Health warning on Garda stats unlikely to be lifted before 2022 - CSO

PAC hears improvement on crime data to take ‘number of years work’ from gardaí

The reservation placed on crime data could ‘theoretically’ be in place for a long time, Pádraig Dalton, CSO director general told the Public Accounts Committee on Thursday.

The reservation placed on crime data could ‘theoretically’ be in place for a long time, Pádraig Dalton, CSO director general told the Public Accounts Committee on Thursday.

 

The health warning around An Garda Síochána’s crime statistics is unlikely to be lifted before 2022, the Central Statistics Office (CSO) has told an Oireachtas committee.

Pádraig Dalton, CSO director general, said bringing crime data up to required standards would likely take “a number of years work” from the gardaí.

Previously the CSO suspended its publication of certain types of crime statistics, due to concerns over the reliability of data from An Garda Síochána. The agency resumed publishing the crime statistics, but with a stated reservation over their accuracy.

The reservation placed on crime data could “theoretically” be in place for a long time, Mr Dalton told the Public Accounts Committee on Thursday.

“It’s not going to be lifted next year, or in all likelihood the year after, we’re talking about a number of years work required to address the issues,” he said.
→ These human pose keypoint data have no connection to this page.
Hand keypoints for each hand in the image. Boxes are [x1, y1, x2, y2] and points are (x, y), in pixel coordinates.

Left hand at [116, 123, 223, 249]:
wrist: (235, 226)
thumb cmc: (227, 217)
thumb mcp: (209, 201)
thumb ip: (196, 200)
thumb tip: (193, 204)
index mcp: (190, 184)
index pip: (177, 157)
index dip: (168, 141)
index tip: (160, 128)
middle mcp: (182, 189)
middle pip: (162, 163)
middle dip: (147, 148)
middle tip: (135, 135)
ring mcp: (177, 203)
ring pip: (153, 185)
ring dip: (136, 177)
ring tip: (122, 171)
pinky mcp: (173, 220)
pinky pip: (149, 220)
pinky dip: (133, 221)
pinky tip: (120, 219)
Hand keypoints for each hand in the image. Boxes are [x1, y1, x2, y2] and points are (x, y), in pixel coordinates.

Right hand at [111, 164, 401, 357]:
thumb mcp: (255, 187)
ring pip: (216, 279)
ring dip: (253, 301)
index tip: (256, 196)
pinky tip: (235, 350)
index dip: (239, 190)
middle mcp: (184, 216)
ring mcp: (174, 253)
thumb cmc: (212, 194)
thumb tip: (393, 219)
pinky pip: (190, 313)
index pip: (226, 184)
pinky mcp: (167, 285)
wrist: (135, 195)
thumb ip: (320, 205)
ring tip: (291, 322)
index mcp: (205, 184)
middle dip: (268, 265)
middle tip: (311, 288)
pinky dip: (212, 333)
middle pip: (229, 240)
In 2017 the CSO suspended publication of crime data on homicides, over concerns with how they had been recorded on the Garda PULSE system.

Mr Dalton said the CSO were in a situation where the agency “couldn’t stand over the statistics.” The agency took the decision to resume publishing the statistics under reservation to avoid creating a “vacuum,” leaving people relying on anecdotal evidence around crime rates, he said.
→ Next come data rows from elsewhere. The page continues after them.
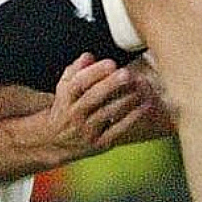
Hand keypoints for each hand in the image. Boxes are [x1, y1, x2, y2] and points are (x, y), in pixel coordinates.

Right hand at [40, 53, 167, 159]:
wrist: (57, 143)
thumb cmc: (66, 108)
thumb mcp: (65, 89)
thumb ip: (76, 71)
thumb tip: (88, 56)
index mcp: (66, 99)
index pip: (77, 84)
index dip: (94, 73)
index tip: (111, 63)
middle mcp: (74, 116)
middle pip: (91, 98)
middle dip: (110, 85)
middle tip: (127, 73)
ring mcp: (86, 131)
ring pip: (106, 114)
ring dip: (125, 100)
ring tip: (141, 87)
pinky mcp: (100, 144)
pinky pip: (117, 131)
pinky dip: (132, 118)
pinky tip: (145, 105)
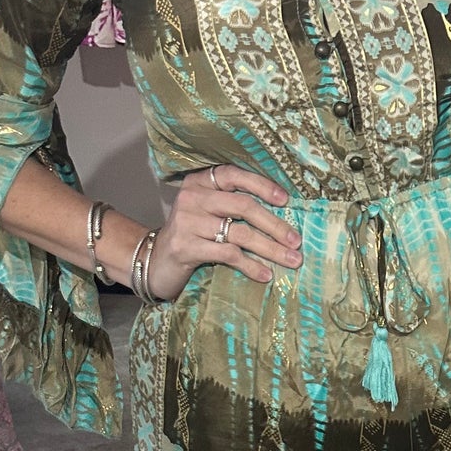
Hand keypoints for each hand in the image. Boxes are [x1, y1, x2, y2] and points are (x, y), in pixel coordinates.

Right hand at [145, 165, 302, 301]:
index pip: (235, 175)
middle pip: (243, 205)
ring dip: (270, 248)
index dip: (263, 186)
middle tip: (296, 242)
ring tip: (291, 261)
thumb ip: (233, 208)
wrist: (154, 262)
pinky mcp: (186, 247)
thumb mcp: (209, 215)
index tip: (286, 201)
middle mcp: (192, 197)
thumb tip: (280, 216)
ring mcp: (187, 221)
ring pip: (240, 232)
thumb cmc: (191, 238)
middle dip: (275, 225)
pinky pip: (227, 254)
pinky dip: (250, 265)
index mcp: (200, 182)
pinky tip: (265, 274)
Police in other jurisdictions, such as Britain, faced similar problems around the accuracy of crime statistics, the committee heard.

The problem was not around the PULSE system itself, but how data was input into the computer system, Mr Dalton said.
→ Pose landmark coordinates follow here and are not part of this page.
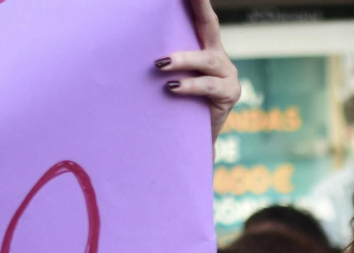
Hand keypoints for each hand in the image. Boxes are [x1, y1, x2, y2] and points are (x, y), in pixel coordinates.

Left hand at [160, 0, 241, 140]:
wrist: (194, 138)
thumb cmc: (176, 104)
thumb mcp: (169, 76)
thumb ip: (162, 62)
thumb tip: (124, 41)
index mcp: (204, 46)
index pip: (200, 17)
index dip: (196, 2)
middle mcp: (218, 55)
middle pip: (210, 25)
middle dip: (200, 6)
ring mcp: (227, 74)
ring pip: (206, 60)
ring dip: (182, 60)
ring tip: (160, 64)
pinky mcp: (229, 93)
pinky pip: (207, 86)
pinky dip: (189, 86)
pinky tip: (171, 87)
There needed to be a set of guidelines for all gardaí about how different crimes should be recorded on PULSE, to ensure consistency, he said.

“That isn’t really there, it’s not in use at the minute, so that’s why we’ve prioritised this is as one of the three actions that we want to push with An Garda Síochána,” Mr Dalton said.

In 2017 An Garda Síochána faced a major scandal over the inflation in the number of drink-driving breath tests recorded as carried out over several years.

Children’s hospital

During a later session, the committee heard from Professor Chris Fitzpatrick, over the decision to locate the new children’s hospital on the St James’s site.

Prof Fitzpatrick, a former master of the Coombe hospital, told the committee a previously promised maternity hospital had to be delivered alongside the national children’s hospital.

Best practice in caring for critically ill newborn babies was to “co-locate” paediatric and maternity hospital services, he told the committee.

If a maternity hospital was not built on the St James’s site, the result would be a national children’s hospital, which was the most expensive in the world, “on the wrong site,” he said.

The hospital project has been under intense scrutiny after a €450 million cost overrun, with a recent report by PwC warning the price could rise further to over €1.7 billion.

Prof Fitzpatrick said it was “too late to stop the project,” but guarantees were needed that the maternity hospital would materialise.

The St James’s site includes three acres of adjacent space for a maternity hospital but to date no move has been made to start this project.